Peru was among the most politically stable countries in Latin America for many years. Recently, however, it has felt the shockwaves of Brazil’s Lava Jato investigation, with several corruption scandals, linked to projects held by Brazil’s Odebrecht, surging to the surface in Peru’s construction and infrastructure sector. Presidents have also replaced each other without completing their terms, highlighting instability. The 2021 election of left-wing Pedro Castillo put law firms on alert, as clients raised concerns as the new president talked about increased taxes and potential nationalisation. Together with other Baker McKenzie offices in Latin America, Echecopar put together presentations for clients on topics such as expropriation, international treaties and how to protect foreign investment in Peru, drawing on expertise from countries that have gone through similar political scenarios. The firm’s management reports this initiative as a success. Companies that were not previously clients of the firm asked to see the presentation, while it also generated new legal work for the Peruvian office.
Two new partners were made in 2021 through promotions, adding to its labour and trade law practices. Another two lawyers were elevated to of counsel in the firm’s disputes and banking groups.
While an expanded service offering may draw new business, Echecopar partners realise their efforts will come to nought if they cannot attract and retain talent. The firm is a staunch promoter of gender equality and has a well-established flexitime offering (that includes working from other locations). Travel restrictions imposed due to the covid-19 pandemic made the firm concerned about its talents’ international exposure. As a result, the management took the bull by its horns and launched a commercial committee aimed at improving lawyers’ skills by organising internal and external coaching and training from experts. There is also a new committee made up of younger partners encouraged to bring innovative ideas and think outside of the box on managerial issues. Mentorship programmes for female lawyers, as well as for those returning to work after giving birth, are also in place. Echecopar’s offer of four months of maternity leave is one of the most generous in this market.
On a global level, Baker McKenzie has a global diversity target to split its partnership, senior business professionals and committee leadership positions 40:40:20 between men, women and flexible (which includes women, men or non-binary persons) by 2025. This will impact how the global firm’s offices promote internally in the next few years. In Peru, the firm already stands out among its peers for having over 30% women in the partnership, which is significantly above the average among Peruvian firms.

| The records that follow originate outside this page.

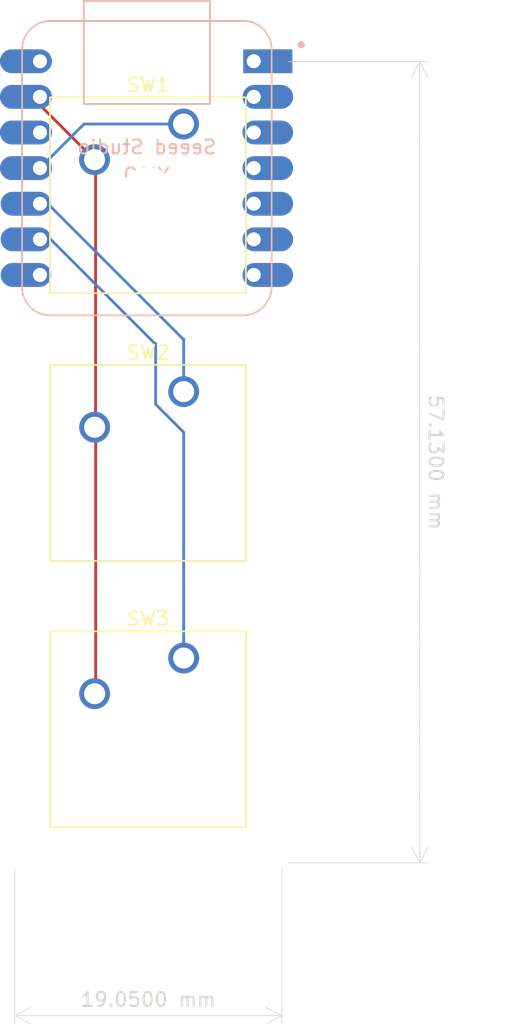
<source format=kicad_pcb>
(kicad_pcb
	(version 20240108)
	(generator "pcbnew")
	(generator_version "8.0")
	(general
		(thickness 1.6)
		(legacy_teardrops no)
	)
	(paper "A4")
	(layers
		(0 "F.Cu" signal)
		(31 "B.Cu" signal)
		(32 "B.Adhes" user "B.Adhesive")
		(33 "F.Adhes" user "F.Adhesive")
		(34 "B.Paste" user)
		(35 "F.Paste" user)
		(36 "B.SilkS" user "B.Silkscreen")
		(37 "F.SilkS" user "F.Silkscreen")
		(38 "B.Mask" user)
		(39 "F.Mask" user)
		(40 "Dwgs.User" user "User.Drawings")
		(41 "Cmts.User" user "User.Comments")
		(42 "Eco1.User" user "User.Eco1")
		(43 "Eco2.User" user "User.Eco2")
		(44 "Edge.Cuts" user)
		(45 "Margin" user)
		(46 "B.CrtYd" user "B.Courtyard")
		(47 "F.CrtYd" user "F.Courtyard")
		(48 "B.Fab" user)
		(49 "F.Fab" user)
		(50 "User.1" user)
		(51 "User.2" user)
		(52 "User.3" user)
		(53 "User.4" user)
		(54 "User.5" user)
		(55 "User.6" user)
		(56 "User.7" user)
		(57 "User.8" user)
		(58 "User.9" user)
	)
	(setup
		(pad_to_mask_clearance 0)
		(allow_soldermask_bridges_in_footprints no)
		(pcbplotparams
			(layerselection 0x00010fc_ffffffff)
			(plot_on_all_layers_selection 0x0000000_00000000)
			(disableapertmacros no)
			(usegerberextensions no)
			(usegerberattributes yes)
			(usegerberadvancedattributes yes)
			(creategerberjobfile yes)
			(dashed_line_dash_ratio 12.000000)
			(dashed_line_gap_ratio 3.000000)
			(svgprecision 4)
			(plotframeref no)
			(viasonmask no)
			(mode 1)
			(useauxorigin no)
			(hpglpennumber 1)
			(hpglpenspeed 20)
			(hpglpendiameter 15.000000)
			(pdf_front_fp_property_popups yes)
			(pdf_back_fp_property_popups yes)
			(dxfpolygonmode yes)
			(dxfimperialunits yes)
			(dxfusepcbnewfont yes)
			(psnegative no)
			(psa4output no)
			(plotreference yes)
			(plotvalue yes)
			(plotfptext yes)
			(plotinvisibletext no)
			(sketchpadsonfab no)
			(subtractmaskfromsilk no)
			(outputformat 1)
			(mirror no)
			(drillshape 1)
			(scaleselection 1)
			(outputdirectory "")
		)
	)
	(net 0 "")
	(net 1 "Net-(U1-PA6_A10_D10_MOSI)")
	(net 2 "GND")
	(net 3 "Net-(U1-PA5_A9_D9_MISO)")
	(net 4 "Net-(U1-PA7_A8_D8_SCK)")
	(net 5 "unconnected-(U1-PA4_A1_D1-Pad2)")
	(net 6 "unconnected-(U1-PA9_A5_D5_SCL-Pad6)")
	(net 7 "unconnected-(U1-PB08_A6_D6_TX-Pad7)")
	(net 8 "unconnected-(U1-3V3-Pad12)")
	(net 9 "unconnected-(U1-PA10_A2_D2-Pad3)")
	(net 10 "unconnected-(U1-PA02_A0_D0-Pad1)")
	(net 11 "unconnected-(U1-PA11_A3_D3-Pad4)")
	(net 12 "unconnected-(U1-PB09_A7_D7_RX-Pad8)")
	(net 13 "unconnected-(U1-5V-Pad14)")
	(net 14 "unconnected-(U1-PA8_A4_D4_SDA-Pad5)")
	(footprint "Button_Switch_Keyboard:SW_Cherry_MX_1.00u_PCB" (layer "F.Cu") (at 152 88.5))
	(footprint "Button_Switch_Keyboard:SW_Cherry_MX_1.00u_PCB" (layer "F.Cu") (at 152 107.5))
	(footprint "Button_Switch_Keyboard:SW_Cherry_MX_1.00u_PCB" (layer "F.Cu") (at 151.991 69.42))
	(footprint "footprints:XIAO-Generic-Hybrid-14P-2.54-21X17.8MM" (layer "B.Cu") (at 149.375 72.56253 180))
	(dimension
		(type aligned)
		(layer "Edge.Cuts")
		(uuid "e33cecef-7ffe-4fd8-9367-f3eda15d4e05")
		(pts
			(xy 139.95 122.025) (xy 159 122.025)
		)
		(height 10.975)
		(gr_text "19.0500 mm"
			(at 149.475 131.85 0)
			(layer "Edge.Cuts")
			(uuid "e33cecef-7ffe-4fd8-9367-f3eda15d4e05")
			(effects
				(font
					(size 1 1)
					(thickness 0.15)
				)
			)
		)
		(format
			(prefix "")
			(suffix "")
			(units 3)
			(units_format 1)
			(precision 4)
		)
		(style
			(thickness 0.05)
			(arrow_length 1.27)
			(text_position_mode 0)
			(extension_height 0.58642)
			(extension_offset 0.5) keep_text_aligned)
	)
	(dimension
		(type aligned)
		(layer "Edge.Cuts")
		(uuid "f1d60696-db3b-4fe7-902b-1f9af6a65c9c")
		(pts
			(xy 158.976 64.975) (xy 158.985 122.105)
		)
		(height -9.856424)
		(gr_text "57.1300 mm"
			(at 169.986924 93.538266 270.0090261)
			(layer "Edge.Cuts")
			(uuid "f1d60696-db3b-4fe7-902b-1f9af6a65c9c")
			(effects
				(font
					(size 1 1)
					(thickness 0.15)
				)
			)
		)
		(format
			(prefix "")
			(suffix "")
			(units 3)
			(units_format 1)
			(precision 4)
		)
		(style
			(thickness 0.05)
			(arrow_length 1.27)
			(text_position_mode 0)
			(extension_height 0.58642)
			(extension_offset 0.5) keep_text_aligned)
	)
	(segment
		(start 144.89253 69.42)
		(end 141.75 72.56253)
		(width 0.2)
		(layer "B.Cu")
		(net 1)
		(uuid "2cf509e4-6742-4c1b-8f24-beca32e20811")
	)
	(segment
		(start 151.991 69.42)
		(end 144.89253 69.42)
		(width 0.2)
		(layer "B.Cu")
		(net 1)
		(uuid "b7a07fa2-08c5-4b67-b0be-1338b147dabf")
	)
	(segment
		(start 145.726 90.59747)
		(end 145.726 110.05747)
		(width 0.2)
		(layer "F.Cu")
		(net 2)
		(uuid "12b7077f-335f-4a1b-9b9a-def9805019ed")
	)
	(segment
		(start 145.77247 71.96)
		(end 145.875 72.06253)
		(width 0.2)
		(layer "F.Cu")
		(net 2)
		(uuid "266ddb7d-1ee4-45e0-8ff2-189d19a520f1")
	)
	(segment
		(start 145.641 71.96)
		(end 141.75 68.069)
		(width 0.2)
		(layer "F.Cu")
		(net 2)
		(uuid "26a69c36-1a1a-464d-a03d-32db1d081f36")
	)
	(segment
		(start 145.717 90.924)
		(end 145.717 71.47747)
		(width 0.2)
		(layer "F.Cu")
		(net 2)
		(uuid "320608eb-4843-44ea-9f98-5afc923ea2c2")
	)
	(segment
		(start 141.75 68.069)
		(end 141.75 67.48253)
		(width 0.2)
		(layer "F.Cu")
		(net 2)
		(uuid "38ff2747-5285-48a4-a4ab-ca5fb550d8fa")
	)
	(segment
		(start 145.65 91.04)
		(end 145.61 91.08)
		(width 0.2)
		(layer "F.Cu")
		(net 2)
		(uuid "5f3b0ad6-bf2d-43ad-9822-ff8139cdda3f")
	)
	(segment
		(start 145.641 71.96)
		(end 145.77247 71.96)
		(width 0.2)
		(layer "F.Cu")
		(net 2)
		(uuid "a3de8e39-ac06-48dd-a121-1802c4f349b1")
	)
	(segment
		(start 145.65 91.04)
		(end 145.766 90.924)
		(width 0.2)
		(layer "F.Cu")
		(net 2)
		(uuid "b81e4394-cb13-478c-b78d-87eac345a2c0")
	)
	(segment
		(start 152 88.5)
		(end 152 84.745)
		(width 0.2)
		(layer "B.Cu")
		(net 3)
		(uuid "08984f1e-c5cc-471b-9829-d25a79a74359")
	)
	(segment
		(start 151.951 84.745)
		(end 141.826 74.62)
		(width 0.2)
		(layer "B.Cu")
		(net 3)
		(uuid "6645ee00-6d36-40fb-a2cb-08ac72e2b482")
	)
	(segment
		(start 151.96 91.36)
		(end 150 89.4)
		(width 0.2)
		(layer "B.Cu")
		(net 4)
		(uuid "1615d40e-8f00-4775-8b5f-b40da9258133")
	)
	(segment
		(start 150 89.4)
		(end 150 85.08)
		(width 0.2)
		(layer "B.Cu")
		(net 4)
		(uuid "295b0606-7c98-498a-9e95-857bc74749a8")
	)
	(segment
		(start 141.955 77.64253)
		(end 141.75 77.64253)
		(width 0.2)
		(layer "B.Cu")
		(net 4)
		(uuid "6cf9bc70-57e5-421c-8107-a73c66d5a35f")
	)
	(segment
		(start 152 107.44147)
		(end 152 91.4)
		(width 0.2)
		(layer "B.Cu")
		(net 4)
		(uuid "8e2b38c3-2d7f-4597-931f-94b82f7cfe85")
	)
	(segment
		(start 152.076 107.51747)
		(end 152 107.44147)
		(width 0.2)
		(layer "B.Cu")
		(net 4)
		(uuid "ad5e2715-f6da-4c79-b83f-c9a39269ed7a")
	)
	(segment
		(start 149.951 85.08)
		(end 142.031 77.16)
		(width 0.2)
		(layer "B.Cu")
		(net 4)
		(uuid "c743585c-cab0-48ab-ba8c-1e8dd52d0957")
	)
	(segment
		(start 152 91.4)
		(end 151.96 91.36)
		(width 0.2)
		(layer "B.Cu")
		(net 4)
		(uuid "e82430e7-a217-4d22-8489-4545c8771584")
	)
)

</source>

Two women partners also sit on the firm’s five-member executive committee.
Juan Carlos de los Heros oversees the Peruvian operations; he took over from Pablo Berckholtz as managing partner in 2021. Berckholtz remains chair of the firm’s Latin American capital markets group, while Peruvian corporate partner Liliana Espinosa is a member of the firm’s Latin American M&A and private equity committee.
Being part of Baker McKenzie gives Echecopar access to an extensive network of offices. Baker McKenzie’s regional network is unrivalled, with offices in Argentina, Chile, Colombia, Mexico and Venezuela, and includes Brazilian alliance firm Trench Rossi Watanabe. Several offices in the US and Europe are also integral to the Latin American practice. In Peru, Echecopar moved to new offices in Lima’s San Isidro business district in 2020.